I measured the time on reading the function offset table section and reading the entire profile, not the compilation time. The other steps in the compilation pipeline are expected to take up a much longer time than reading the profile (actually only the function table is always being read, the samples are read only if they match some functions in the source code), so we need to have a common ground on what's being measured.

The objective of this series of patch is to improve the profile reader (of course need to make sure the overall compilation time is improved as well).

Interesting. @williamjhuang can you double check your measurement ? If the improvement can be reproduced, do some profiling and understand where the performance come from is useful.

I measured the time on reading the function offset table section and reading the entire profile, not the compilation time. The other steps in the compilation pipeline are expected to take up a much longer time than reading the profile (actually only the function table is always being read, the samples are read only if they match some functions in the source code), so we need to have a common ground on what's being measured.

The objective of this series of patch is to improve the profile reader (of course need to make sure the overall compilation time is improved as well).

The e2e compilation should still see reduced instructions and cycles. Can you collect e2e data for more compilations (and also report profile size)? While the slowest compilation determines the build latency, the goal here is to save build pool's utilization, so you don't have to pick the slowest compilations for measurement.

@weiwang Have you tried to generate a flame graph showing how much time each function takes?

I didn't collect this for the measurement. I think this change is pretty isolated to the loader pass, so if there is a win, it would show up in the e2e compilation.

I'll take a few cases and report back.

@weiwang Have you tried to generate a flame graph showing how much time each function takes?

I didn't collect this for the measurement. I think this change is pretty isolated to the loader pass, so if there is a win, it would show up in the e2e compilation.

I'll take a few cases and report back.

and at the end of the day e2e is what we care about, no?

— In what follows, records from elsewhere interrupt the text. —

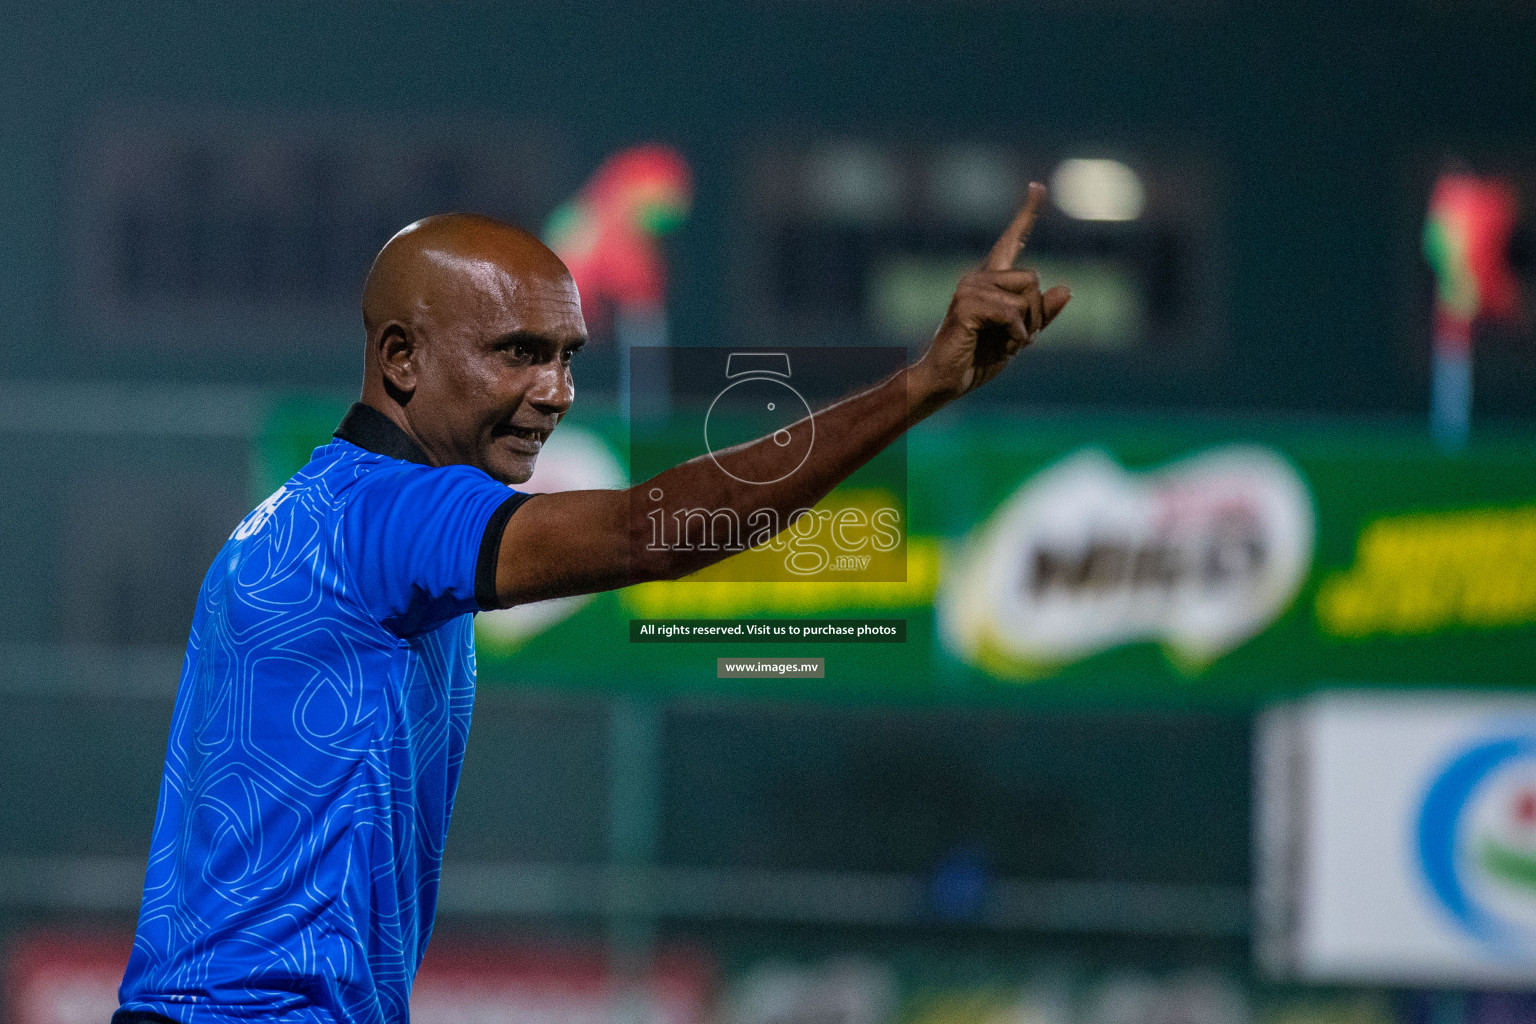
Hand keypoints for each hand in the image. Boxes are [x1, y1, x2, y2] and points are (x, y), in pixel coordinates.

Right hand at [912, 182, 1070, 402]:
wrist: (947, 381)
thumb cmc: (977, 359)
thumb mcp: (1019, 336)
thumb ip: (1042, 315)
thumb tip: (1066, 288)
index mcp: (991, 281)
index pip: (1012, 241)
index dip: (1027, 214)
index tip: (1037, 186)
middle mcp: (979, 277)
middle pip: (1034, 279)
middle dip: (1037, 314)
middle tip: (1017, 338)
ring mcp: (970, 288)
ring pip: (1026, 297)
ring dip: (1025, 329)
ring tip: (1004, 343)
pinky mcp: (966, 305)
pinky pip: (1013, 314)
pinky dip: (1016, 336)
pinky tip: (1001, 346)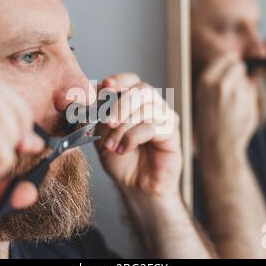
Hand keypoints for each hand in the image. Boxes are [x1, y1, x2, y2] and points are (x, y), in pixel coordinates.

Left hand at [94, 73, 181, 198]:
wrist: (134, 185)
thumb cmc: (121, 159)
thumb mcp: (102, 134)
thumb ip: (100, 115)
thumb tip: (93, 95)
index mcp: (136, 101)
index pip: (131, 80)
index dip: (118, 81)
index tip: (104, 87)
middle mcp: (154, 105)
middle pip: (142, 90)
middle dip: (121, 105)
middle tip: (108, 122)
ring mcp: (165, 118)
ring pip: (146, 109)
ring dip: (124, 127)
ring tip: (112, 145)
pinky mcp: (172, 134)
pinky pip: (152, 127)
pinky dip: (133, 138)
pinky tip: (124, 149)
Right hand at [196, 54, 258, 155]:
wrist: (218, 145)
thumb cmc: (210, 121)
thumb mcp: (203, 95)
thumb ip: (217, 77)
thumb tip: (235, 60)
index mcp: (206, 81)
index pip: (226, 58)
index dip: (230, 64)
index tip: (230, 70)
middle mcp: (220, 84)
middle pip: (238, 65)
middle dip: (238, 74)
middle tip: (231, 90)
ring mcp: (236, 93)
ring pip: (246, 78)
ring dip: (243, 87)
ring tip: (233, 103)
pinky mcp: (248, 102)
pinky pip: (252, 91)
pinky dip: (249, 97)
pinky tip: (239, 109)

This brings up to 8% speed up (31.4s vs 29.0s) when reading a large test profile, and 5% speedup (0.82s vs 0.78s) when reading the function offset table alone.

@huangjd what were you measuring exactly? is that the total wall clock / cycles for SampleProfileLoader for all modules, or were you just measuring SampleProfileReader time? From the line above, it sounds like you were measuring the latter. However, the impact of changing a container is not limited the creation of that container.

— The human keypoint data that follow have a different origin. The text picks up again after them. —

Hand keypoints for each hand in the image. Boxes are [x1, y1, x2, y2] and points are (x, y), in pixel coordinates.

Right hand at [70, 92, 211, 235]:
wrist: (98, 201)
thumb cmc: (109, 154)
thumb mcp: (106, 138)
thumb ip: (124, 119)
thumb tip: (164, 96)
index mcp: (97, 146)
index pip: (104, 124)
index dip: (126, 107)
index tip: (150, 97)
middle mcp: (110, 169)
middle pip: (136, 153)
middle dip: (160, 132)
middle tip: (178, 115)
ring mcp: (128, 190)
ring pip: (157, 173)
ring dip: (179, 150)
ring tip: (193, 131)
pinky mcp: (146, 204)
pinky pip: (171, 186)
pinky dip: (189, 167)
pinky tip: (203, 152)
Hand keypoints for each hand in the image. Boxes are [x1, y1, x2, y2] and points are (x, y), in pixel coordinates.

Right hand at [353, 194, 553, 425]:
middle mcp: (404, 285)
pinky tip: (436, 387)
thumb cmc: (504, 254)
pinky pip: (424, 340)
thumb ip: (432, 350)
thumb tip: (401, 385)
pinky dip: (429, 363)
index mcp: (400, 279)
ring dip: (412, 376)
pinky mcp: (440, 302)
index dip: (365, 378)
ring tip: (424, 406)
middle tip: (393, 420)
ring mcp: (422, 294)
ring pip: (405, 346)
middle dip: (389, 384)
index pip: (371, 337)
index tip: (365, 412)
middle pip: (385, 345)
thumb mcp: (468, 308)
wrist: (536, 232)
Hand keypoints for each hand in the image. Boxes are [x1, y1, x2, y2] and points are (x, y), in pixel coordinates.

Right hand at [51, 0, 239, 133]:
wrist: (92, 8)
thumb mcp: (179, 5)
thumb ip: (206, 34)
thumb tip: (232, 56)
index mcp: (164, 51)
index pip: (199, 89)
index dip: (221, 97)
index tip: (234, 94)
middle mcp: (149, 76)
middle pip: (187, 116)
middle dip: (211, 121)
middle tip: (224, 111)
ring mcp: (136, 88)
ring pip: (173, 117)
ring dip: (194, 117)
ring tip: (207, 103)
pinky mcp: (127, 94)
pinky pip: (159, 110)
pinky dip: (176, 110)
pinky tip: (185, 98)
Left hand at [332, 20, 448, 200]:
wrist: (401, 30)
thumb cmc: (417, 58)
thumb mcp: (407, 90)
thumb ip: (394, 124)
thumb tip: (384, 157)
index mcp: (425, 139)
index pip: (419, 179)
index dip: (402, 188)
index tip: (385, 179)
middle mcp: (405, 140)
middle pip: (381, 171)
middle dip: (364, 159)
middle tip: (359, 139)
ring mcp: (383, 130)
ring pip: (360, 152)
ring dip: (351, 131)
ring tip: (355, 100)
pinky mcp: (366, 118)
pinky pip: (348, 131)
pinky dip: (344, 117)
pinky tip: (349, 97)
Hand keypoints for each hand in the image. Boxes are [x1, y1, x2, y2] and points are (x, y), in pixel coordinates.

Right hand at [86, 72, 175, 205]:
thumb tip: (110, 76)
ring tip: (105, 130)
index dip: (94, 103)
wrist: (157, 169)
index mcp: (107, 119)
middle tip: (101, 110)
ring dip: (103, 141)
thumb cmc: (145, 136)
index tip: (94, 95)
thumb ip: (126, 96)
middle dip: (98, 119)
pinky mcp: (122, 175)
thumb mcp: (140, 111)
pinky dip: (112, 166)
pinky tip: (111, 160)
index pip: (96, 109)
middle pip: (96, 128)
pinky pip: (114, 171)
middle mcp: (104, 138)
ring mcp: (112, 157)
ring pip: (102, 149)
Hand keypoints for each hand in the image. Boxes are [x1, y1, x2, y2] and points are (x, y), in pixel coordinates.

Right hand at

So measuring SampleProfileLoader would give us a more accurate picture of overall impact, including container construction (which is SampleProfileReader), updating and consumption (which are other parts of SampleProfileLoader).

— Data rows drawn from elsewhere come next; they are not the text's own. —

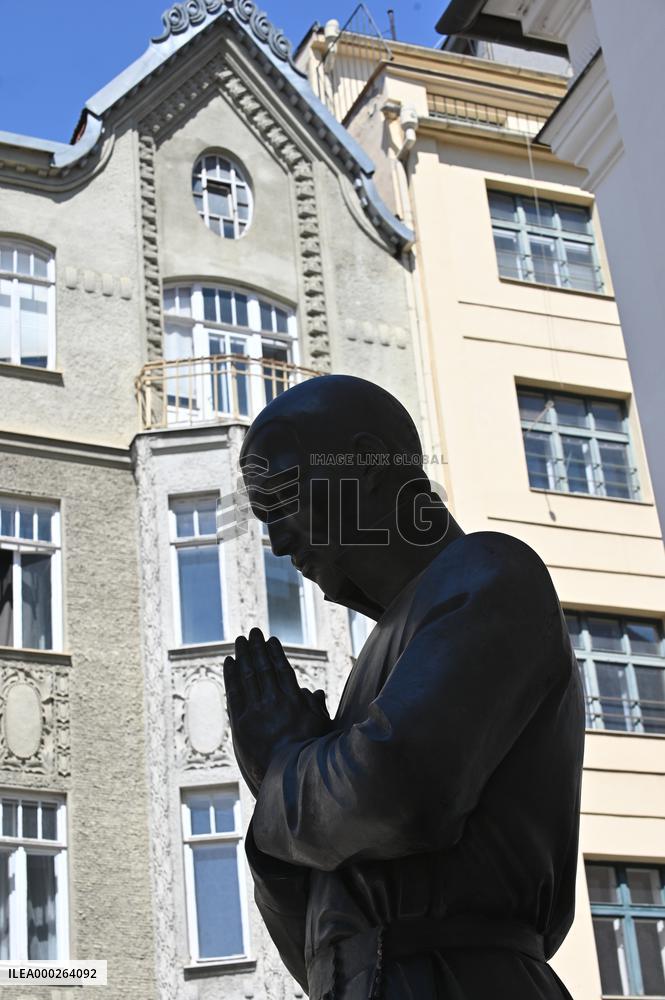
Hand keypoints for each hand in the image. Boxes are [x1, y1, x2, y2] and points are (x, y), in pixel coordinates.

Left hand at [223, 627, 331, 794]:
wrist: (288, 779)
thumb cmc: (309, 755)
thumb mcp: (320, 729)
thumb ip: (316, 707)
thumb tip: (316, 691)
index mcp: (294, 701)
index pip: (282, 670)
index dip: (275, 653)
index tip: (270, 640)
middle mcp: (274, 702)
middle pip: (263, 668)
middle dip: (257, 648)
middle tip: (252, 632)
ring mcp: (256, 712)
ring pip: (248, 676)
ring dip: (243, 656)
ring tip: (240, 642)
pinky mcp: (241, 724)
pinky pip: (234, 693)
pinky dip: (231, 676)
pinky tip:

OTOH, if the impact on SampleProfileLoader is significant, we should be able to see a difference in e2e compilation. I agree that in the end e2e compilation is what matters.

This brings up to 8% speed up (31.4s vs 29.0s) when reading a large test profile, and 5% speedup (0.82s vs 0.78s) when reading the function offset table alone.

@huangjd what were you measuring exactly? is that the total wall clock / cycles for SampleProfileLoader for all modules, or were you just measuring SampleProfileReader time? From the line above, it sounds like you were measuring the latter. However, the impact of changing a container is not limited the creation of that container.

So measuring SampleProfileLoader would give us a more accurate picture of overall impact, including container construction (which is SampleProfileReader), updating and consumption (which are other parts of SampleProfileLoader).

OTOH, if the impact on SampleProfileLoader is significant, we should be able to see a difference in e2e compilation. I agree that in the end e2e compilation is what matters.

true.

However, when picking the compilations to examine, the slowest ones may not be the good candidate -- as they are likely triggering pathological compile time issue elsewhere thus makes profile loading less significant.

William's experiment may also have FSAFDO on, thus have more rounds of loading.